In 1971, the US dollar was unlinked from gold or allowed to “float”. This brought about a dramatic change in the international monetary system. The system of fixed exchange rates where devaluations and revaluations occurred only very rarely, gave way to a system of floating exchange rates.

The distinguishing characteristics of international business finance are multiple currencies, differential taxation and barriers to financial flows. Of these, the multiple currency factor and the attendant issue of exchange rates has received considerable attention, particularly in recent years. An exchange rate represents the relationship between two currencies.

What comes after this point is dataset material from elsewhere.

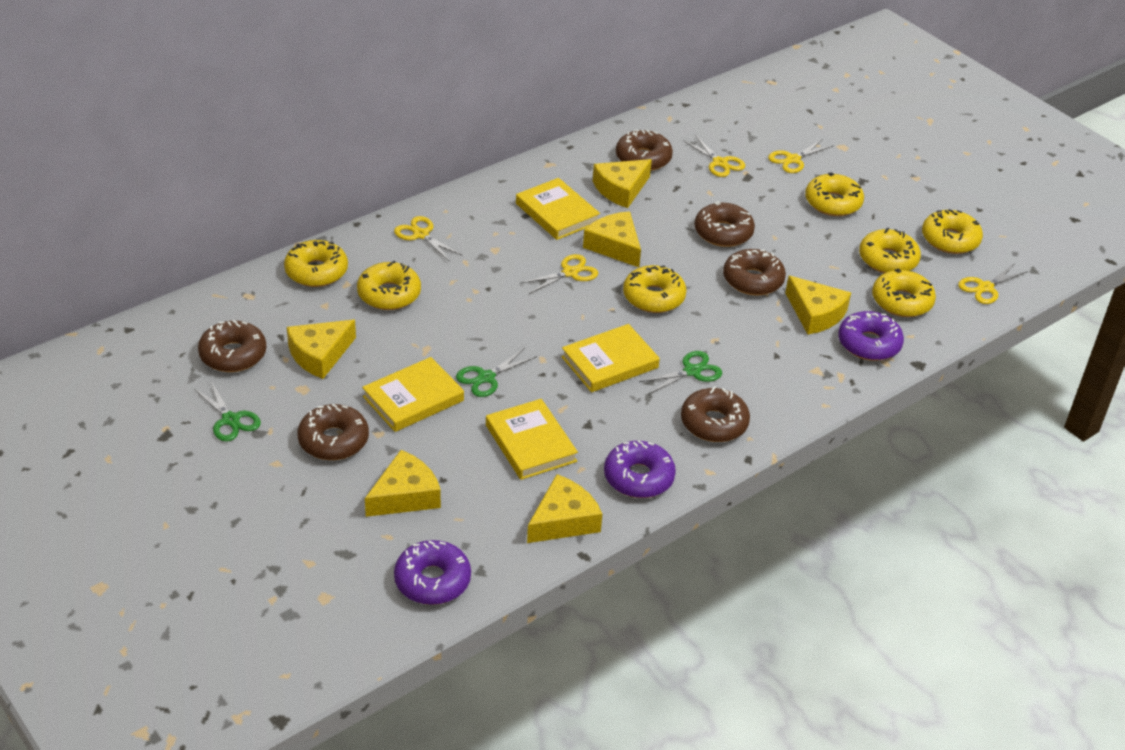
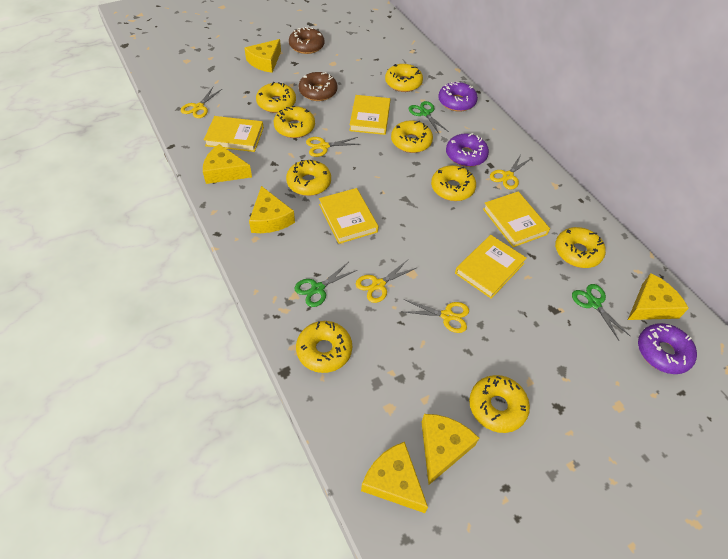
brown donut: 6 -> 2
yellow book: 4 -> 5
yellow donut: 7 -> 9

The procedure for evaluating a foreign investment in international business finance consists of identification of cash flows, choice of an appropriate discount rate and determination of net present value. Foreign investments generally involve higher risk, which arises from factor like changes in currency value, discriminatory treatment of a foreign company and threat of expropriation. Risk stemming from fluctuations in exchange rate looms constantly on the horizon of foreign investment. In addition, a foreign investment is subject to discriminatory treatment and selective control in various forms motivated mainly by political considerations. Finally, the threat of expropriation without adequate compensation may exist, particularly in countries where radical nationalistic sentiments are strong. In view of the higher risk associated with foreign investment, a firm contemplating foreign investment would naturally expect a higher rate of return.